Why does the Potter drink from the broken pot? Why does the chef prefer hotpot to horse bresaola? Why isn’t France the most Obese nation? Our relationship with food offers a few insights.
For the past couple of decades there has been a deep thirst for novelty. It’s not just food where this has happened — we’re biologically hardwired to seek new experiences — but food does make for an interesting entrypoint into what is perhaps the deeper and more important conversation. Furthermore, everyone likes food.
At the societal level, it seems the driving factor is to find something different from the homely foods with which we’re all-too familiar — something different from meat and potatoes and pasta and toast. This has fuelled the multi-cultural food revolution. Every cuisine can now be found in every big city, and most cuisines can be found in every city. The cause is demand for novelty.

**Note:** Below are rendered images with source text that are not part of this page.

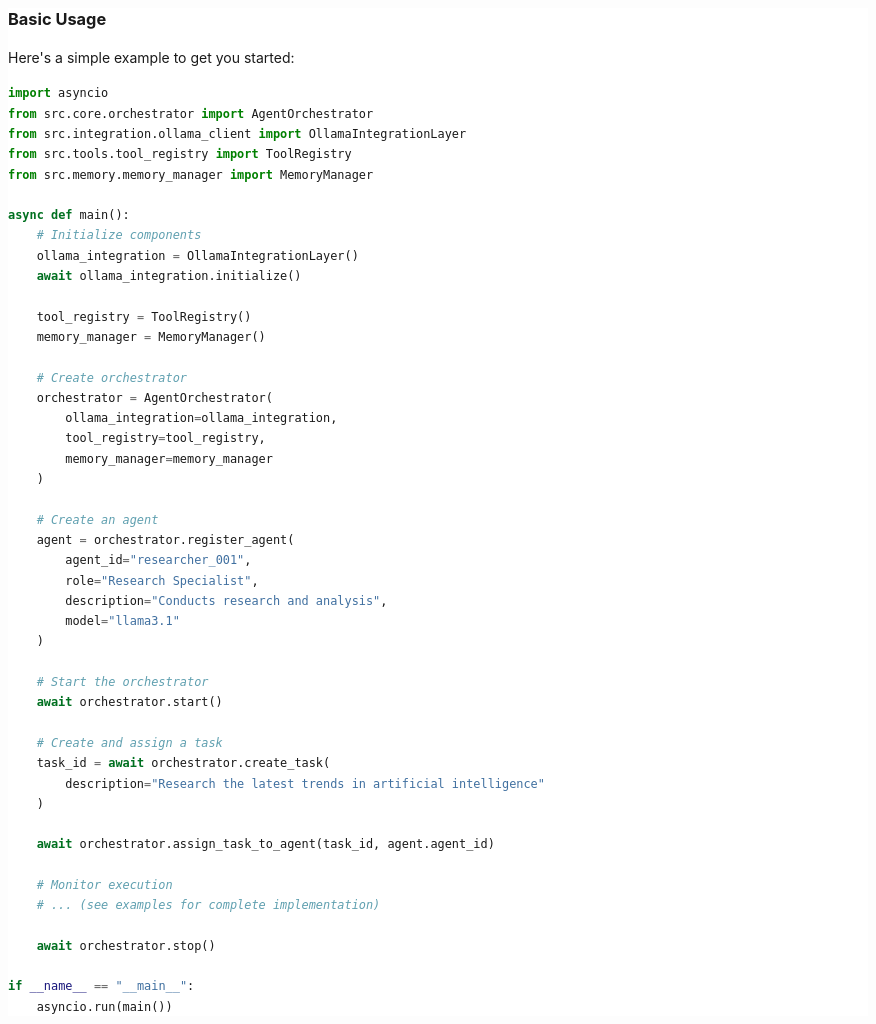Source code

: ### Basic Usage

Here's a simple example to get you started:

```python
import asyncio
from src.core.orchestrator import AgentOrchestrator
from src.integration.ollama_client import OllamaIntegrationLayer
from src.tools.tool_registry import ToolRegistry
from src.memory.memory_manager import MemoryManager

async def main():
    # Initialize components
    ollama_integration = OllamaIntegrationLayer()
    await ollama_integration.initialize()
    
    tool_registry = ToolRegistry()
    memory_manager = MemoryManager()
    
    # Create orchestrator
    orchestrator = AgentOrchestrator(
        ollama_integration=ollama_integration,
        tool_registry=tool_registry,
        memory_manager=memory_manager
    )
    
    # Create an agent
    agent = orchestrator.register_agent(
        agent_id="researcher_001",
        role="Research Specialist",
        description="Conducts research and analysis",
        model="llama3.1"
    )
    
    # Start the orchestrator
    await orchestrator.start()
    
    # Create and assign a task
    task_id = await orchestrator.create_task(
        description="Research the latest trends in artificial intelligence"
    )
    
    await orchestrator.assign_task_to_agent(task_id, agent.agent_id)
    
    # Monitor execution
    # ... (see examples for complete implementation)
    
    await orchestrator.stop()

if __name__ == "__main__":
    asyncio.run(main())
```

But have we had enough novelty? Have we satisfied every ounce of our palettes. Are we just too tired with the search? Or have we traversed the entire landscape? In an increasingly digitally-connected world, it might seem weird that feelings of loneliness are on the rise. One reason is the decrease in physical connection, such as that experienced in the family home. Families used to eat together all the time, necessarily. The food — which would typically be as comforting, tasty, nutritious and fun as it could be — was just as important as the environment. Eating good food with people you love in an environment in which you feel safe: these are the building blocks of positive associations.

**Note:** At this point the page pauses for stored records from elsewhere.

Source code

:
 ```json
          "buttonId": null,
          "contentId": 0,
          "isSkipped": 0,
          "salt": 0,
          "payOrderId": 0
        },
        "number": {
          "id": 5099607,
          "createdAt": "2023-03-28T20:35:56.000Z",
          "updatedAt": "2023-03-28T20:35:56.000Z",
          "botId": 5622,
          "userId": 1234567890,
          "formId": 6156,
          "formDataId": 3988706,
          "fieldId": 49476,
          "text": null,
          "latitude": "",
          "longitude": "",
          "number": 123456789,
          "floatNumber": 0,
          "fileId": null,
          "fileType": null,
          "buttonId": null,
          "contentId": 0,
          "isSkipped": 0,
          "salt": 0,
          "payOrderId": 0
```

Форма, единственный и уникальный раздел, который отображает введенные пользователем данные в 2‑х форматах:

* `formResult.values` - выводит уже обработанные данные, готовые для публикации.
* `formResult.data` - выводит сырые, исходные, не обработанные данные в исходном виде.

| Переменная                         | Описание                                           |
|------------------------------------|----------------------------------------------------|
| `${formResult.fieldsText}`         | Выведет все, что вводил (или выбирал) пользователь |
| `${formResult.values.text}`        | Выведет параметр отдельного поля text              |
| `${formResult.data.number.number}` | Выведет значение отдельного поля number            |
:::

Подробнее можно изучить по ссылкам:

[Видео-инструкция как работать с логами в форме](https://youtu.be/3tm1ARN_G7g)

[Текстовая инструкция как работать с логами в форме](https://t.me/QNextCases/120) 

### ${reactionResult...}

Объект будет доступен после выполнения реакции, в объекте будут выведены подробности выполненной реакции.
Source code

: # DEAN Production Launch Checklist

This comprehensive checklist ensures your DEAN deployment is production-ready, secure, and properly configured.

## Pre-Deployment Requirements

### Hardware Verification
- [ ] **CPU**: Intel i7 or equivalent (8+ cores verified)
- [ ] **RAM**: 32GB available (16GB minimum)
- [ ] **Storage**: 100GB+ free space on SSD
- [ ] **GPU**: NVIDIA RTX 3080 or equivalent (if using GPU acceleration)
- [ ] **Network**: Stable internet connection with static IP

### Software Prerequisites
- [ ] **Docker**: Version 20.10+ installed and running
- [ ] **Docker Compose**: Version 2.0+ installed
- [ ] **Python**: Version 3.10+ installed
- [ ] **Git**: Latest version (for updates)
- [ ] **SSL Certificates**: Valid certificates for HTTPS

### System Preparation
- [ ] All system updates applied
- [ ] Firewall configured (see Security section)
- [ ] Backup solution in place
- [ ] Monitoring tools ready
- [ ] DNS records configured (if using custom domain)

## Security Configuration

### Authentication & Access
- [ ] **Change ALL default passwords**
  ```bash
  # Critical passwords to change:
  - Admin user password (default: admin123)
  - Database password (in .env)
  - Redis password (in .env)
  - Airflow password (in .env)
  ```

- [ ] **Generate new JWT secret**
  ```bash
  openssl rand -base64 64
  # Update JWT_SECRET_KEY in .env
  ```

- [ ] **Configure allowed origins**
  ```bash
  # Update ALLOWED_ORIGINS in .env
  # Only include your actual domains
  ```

Today, not only is eating with others unnecessary, there’s also less time, everyone has a different schedule, convenient grub is the norm, and there is enough choice to satisfy even the most ferociously curious palates. Such a way of living is all well and good, until we identify what it’s missing, which is how satisfying it is. Home-cooked food is inherently more satisfying because it has been cooked specifically for you, and because you don’t need to think about calories and price and where to eat, and because you’re eating in the company of others in an environment that is relaxing.
The decreased availability of home-cooked food also increases our desire for it; as with all scarcely available but desirably things, when we know we can’t have something, we want it more. This is why home-cooked food will always be popular, and why in a world in which we no longer need home-cooked food, we still crave it. It’s like Christianity’s imperative search for The Truth: eventually, it reveals the untruth of many fundamental axioms in Christianity.
Our frantic search for novel foods — different from the status quo, exciting to the palate, mysterious, foods that instigate different chemical reactions within the body (think of the physiological differences between consuming a few pieces of dark chocolate and a bowl of pasta, with bread) — has made novelty the norm. But: submerged in this novelty, we realise it’s not really what we want or need.